Collection entries
<<<<

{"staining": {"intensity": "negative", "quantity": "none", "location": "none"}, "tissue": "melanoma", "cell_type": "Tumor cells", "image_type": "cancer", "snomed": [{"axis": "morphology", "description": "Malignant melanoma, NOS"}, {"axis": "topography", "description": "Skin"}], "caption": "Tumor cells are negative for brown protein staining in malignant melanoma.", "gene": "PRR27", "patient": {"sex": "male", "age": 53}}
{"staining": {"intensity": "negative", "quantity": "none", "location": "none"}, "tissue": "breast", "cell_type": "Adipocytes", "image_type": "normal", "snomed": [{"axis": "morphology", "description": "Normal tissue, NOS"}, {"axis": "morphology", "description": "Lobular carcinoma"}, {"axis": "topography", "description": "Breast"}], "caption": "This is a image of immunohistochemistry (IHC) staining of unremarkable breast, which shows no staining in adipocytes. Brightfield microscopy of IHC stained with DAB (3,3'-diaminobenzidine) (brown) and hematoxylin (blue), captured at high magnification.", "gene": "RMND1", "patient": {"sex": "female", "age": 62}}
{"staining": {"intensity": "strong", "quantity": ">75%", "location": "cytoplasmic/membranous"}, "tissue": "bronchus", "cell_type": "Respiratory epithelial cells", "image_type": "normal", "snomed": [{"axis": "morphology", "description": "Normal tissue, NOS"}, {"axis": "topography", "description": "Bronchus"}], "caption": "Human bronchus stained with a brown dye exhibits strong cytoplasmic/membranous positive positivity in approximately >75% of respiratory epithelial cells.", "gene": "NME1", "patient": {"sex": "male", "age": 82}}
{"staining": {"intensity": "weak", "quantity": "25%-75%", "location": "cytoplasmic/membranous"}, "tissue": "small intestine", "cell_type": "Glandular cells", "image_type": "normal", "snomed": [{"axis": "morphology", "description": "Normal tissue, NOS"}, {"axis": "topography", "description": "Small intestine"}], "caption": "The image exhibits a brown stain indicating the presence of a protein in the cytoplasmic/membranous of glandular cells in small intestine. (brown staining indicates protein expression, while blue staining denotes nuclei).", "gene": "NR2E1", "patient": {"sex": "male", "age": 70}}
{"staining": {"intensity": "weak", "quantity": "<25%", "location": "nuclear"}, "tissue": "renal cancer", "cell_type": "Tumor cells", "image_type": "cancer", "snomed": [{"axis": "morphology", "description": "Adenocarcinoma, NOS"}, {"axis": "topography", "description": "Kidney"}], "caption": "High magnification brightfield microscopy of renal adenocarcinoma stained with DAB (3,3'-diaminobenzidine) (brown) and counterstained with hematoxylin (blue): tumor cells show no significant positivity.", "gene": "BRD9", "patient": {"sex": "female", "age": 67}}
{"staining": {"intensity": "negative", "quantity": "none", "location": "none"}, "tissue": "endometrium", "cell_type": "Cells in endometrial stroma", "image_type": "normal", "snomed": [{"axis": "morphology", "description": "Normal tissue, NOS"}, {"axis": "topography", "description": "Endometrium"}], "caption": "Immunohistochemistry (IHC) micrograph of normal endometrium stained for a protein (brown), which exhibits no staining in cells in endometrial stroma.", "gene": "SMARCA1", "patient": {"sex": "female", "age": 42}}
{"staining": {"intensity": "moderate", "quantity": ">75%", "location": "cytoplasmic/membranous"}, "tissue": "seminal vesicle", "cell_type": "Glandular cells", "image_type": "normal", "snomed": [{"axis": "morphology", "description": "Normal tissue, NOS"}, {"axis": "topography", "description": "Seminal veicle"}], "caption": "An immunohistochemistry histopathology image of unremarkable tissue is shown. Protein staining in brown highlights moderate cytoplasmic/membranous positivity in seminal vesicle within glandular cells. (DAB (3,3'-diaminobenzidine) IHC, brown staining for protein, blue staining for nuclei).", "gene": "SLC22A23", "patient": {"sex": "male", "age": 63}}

>>>>

■ PROBLEM TO WORK ON: Every line above must be reproduced exactly as it stands.

■ TASK RESPONSE:
{"staining": {"intensity": "negative", "quantity": "none", "location": "none"}, "tissue": "melanoma", "cell_type": "Tumor cells", "image_type": "cancer", "snomed": [{"axis": "morphology", "description": "Malignant melanoma, NOS"}, {"axis": "topography", "description": "Skin"}], "caption": "Tumor cells are negative for brown protein staining in malignant melanoma.", "gene": "PRR27", "patient": {"sex": "male", "age": 53}}
{"staining": {"intensity": "negative", "quantity": "none", "location": "none"}, "tissue": "breast", "cell_type": "Adipocytes", "image_type": "normal", "snomed": [{"axis": "morphology", "description": "Normal tissue, NOS"}, {"axis": "morphology", "description": "Lobular carcinoma"}, {"axis": "topography", "description": "Breast"}], "caption": "This is a image of immunohistochemistry (IHC) staining of unremarkable breast, which shows no staining in adipocytes. Brightfield microscopy of IHC stained with DAB (3,3'-diaminobenzidine) (brown) and hematoxylin (blue), captured at high magnification.", "gene": "RMND1", "patient": {"sex": "female", "age": 62}}
{"staining": {"intensity": "strong", "quantity": ">75%", "location": "cytoplasmic/membranous"}, "tissue": "bronchus", "cell_type": "Respiratory epithelial cells", "image_type": "normal", "snomed": [{"axis": "morphology", "description": "Normal tissue, NOS"}, {"axis": "topography", "description": "Bronchus"}], "caption": "Human bronchus stained with a brown dye exhibits strong cytoplasmic/membranous positive positivity in approximately >75% of respiratory epithelial cells.", "gene": "NME1", "patient": {"sex": "male", "age": 82}}
{"staining": {"intensity": "weak", "quantity": "25%-75%", "location": "cytoplasmic/membranous"}, "tissue": "small intestine", "cell_type": "Glandular cells", "image_type": "normal", "snomed": [{"axis": "morphology", "description": "Normal tissue, NOS"}, {"axis": "topography", "description": "Small intestine"}], "caption": "The image exhibits a brown stain indicating the presence of a protein in the cytoplasmic/membranous of glandular cells in small intestine. (brown staining indicates protein expression, while blue staining denotes nuclei).", "gene": "NR2E1", "patient": {"sex": "male", "age": 70}}
{"staining": {"intensity": "weak", "quantity": "<25%", "location": "nuclear"}, "tissue": "renal cancer", "cell_type": "Tumor cells", "image_type": "cancer", "snomed": [{"axis": "morphology", "description": "Adenocarcinoma, NOS"}, {"axis": "topography", "description": "Kidney"}], "caption": "High magnification brightfield microscopy of renal adenocarcinoma stained with DAB (3,3'-diaminobenzidine) (brown) and counterstained with hematoxylin (blue): tumor cells show no significant positivity.", "gene": "BRD9", "patient": {"sex": "female", "age": 67}}
{"staining": {"intensity": "negative", "quantity": "none", "location": "none"}, "tissue": "endometrium", "cell_type": "Cells in endometrial stroma", "image_type": "normal", "snomed": [{"axis": "morphology", "description": "Normal tissue, NOS"}, {"axis": "topography", "description": "Endometrium"}], "caption": "Immunohistochemistry (IHC) micrograph of normal endometrium stained for a protein (brown), which exhibits no staining in cells in endometrial stroma.", "gene": "SMARCA1", "patient": {"sex": "female", "age": 42}}
{"staining": {"intensity": "moderate", "quantity": ">75%", "location": "cytoplasmic/membranous"}, "tissue": "seminal vesicle", "cell_type": "Glandular cells", "image_type": "normal", "snomed": [{"axis": "morphology", "description": "Normal tissue, NOS"}, {"axis": "topography", "description": "Seminal veicle"}], "caption": "An immunohistochemistry histopathology image of unremarkable tissue is shown. Protein staining in brown highlights moderate cytoplasmic/membranous positivity in seminal vesicle within glandular cells. (DAB (3,3'-diaminobenzidine) IHC, brown staining for protein, blue staining for nuclei).", "gene": "SLC22A23", "patient": {"sex": "male", "age": 63}}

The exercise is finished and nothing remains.